Essentially, the ruling has shifted the burden of proof in so-called mixed-motive cases. Previously, if a worker could show that age was one of the factors in a layoff, demotion or other adverse employment decision, the employer was then required to show that it had acted for a legitimate reason other than age bias. Going forward, workers will bear the full burden of proving that age was the deciding factor — an ultrahigh hurdle.
In taking this case, the court had agreed to review a comparatively narrow question: the type of proof required to trigger the shifting of the burden to the defendant in a mixed-motive age-discrimination case. But the justices went much further, ruling to end the burden-shifting approach entirely. And they did it without inviting re-argument or supplemental briefing from the parties to the case it was considering.

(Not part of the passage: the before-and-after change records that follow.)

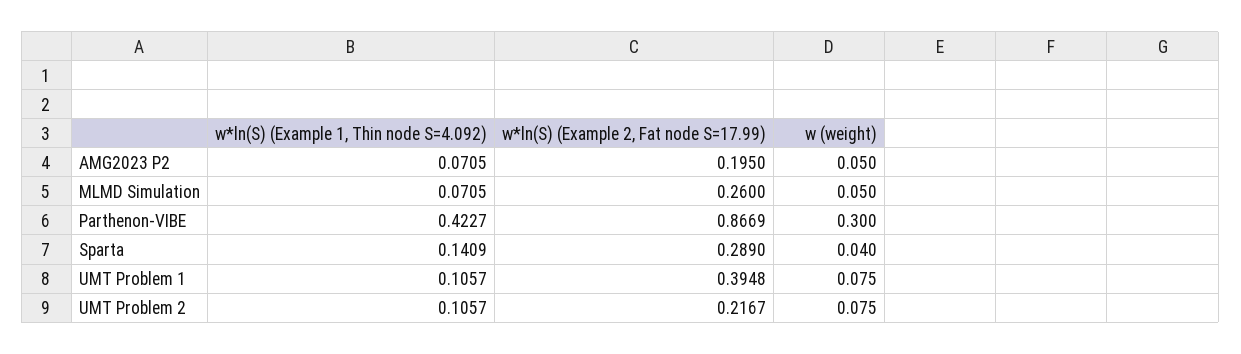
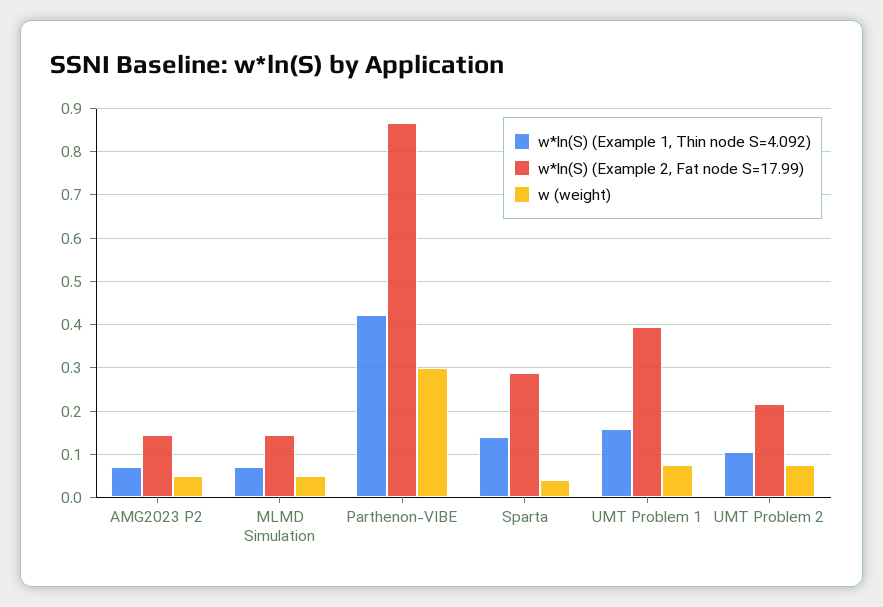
w*ln(S) (Example 2, Fat node S=17.99), AMG2023 P2: 0.195 -> 0.14
w*ln(S) (Example 2, Fat node S=17.99), MLMD Simulation: 0.26 -> 0.14
w*ln(S) (Example 1, Thin node S=4.092), UMT Problem 1: 0.1057 -> 0.16

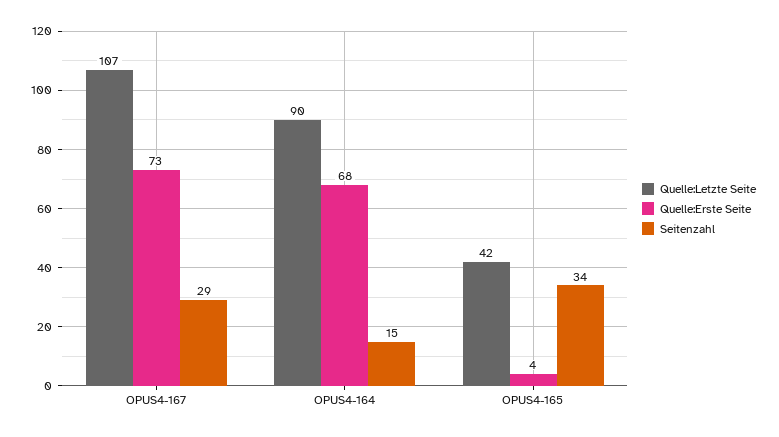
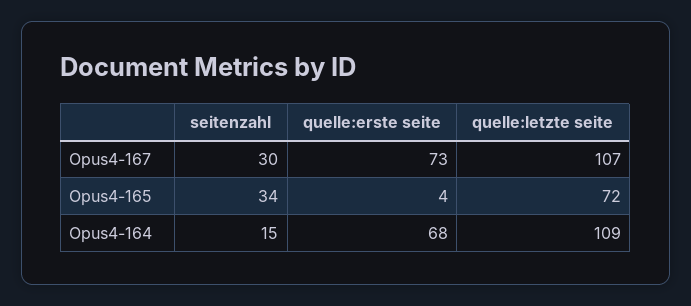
Seitenzahl, OPUS4-167: 29 -> 30
Quelle:Letzte Seite, OPUS4-164: 90 -> 109
Quelle:Letzte Seite, OPUS4-165: 42 -> 72

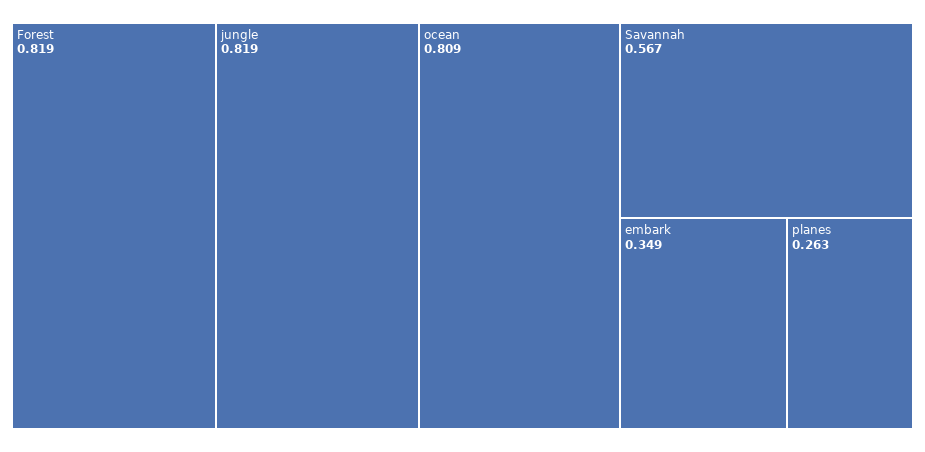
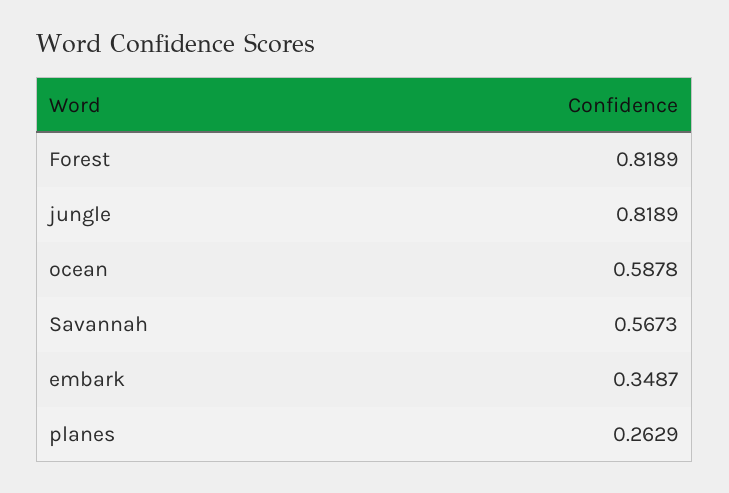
ocean: 0.809 -> 0.5878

A LA Times news article says the Supreme Court has significantly shifted the burden of proof onto the employee. In that article, the LA Times talked to several labor attorneys and defines what “mixed motive” is in discrimination law:
In discrimination lawsuits involving what lawyers call “mixed motive” cases, a worker previously might have had a valid claim of discrimination if age or another prohibited factor, such as race, was one of the motivations behind a firing or demotion.
Thomas acknowledged that Congress and the Supreme Court had authorized this approach, but he said it could not be applied to age discrimination cases.
“The burden of persuasion does not shift to the employer,” he said, “even when a plaintiff has produced some evidence that age was one motivating factor in that decision.”
In 1991, Congress amended the law covering discrimination on the basis of race, sex, religion and national origin to allow mixed-motive claims. It did not revise the age bias law. Thursday’s majority said that age, therefore, should be treated differently.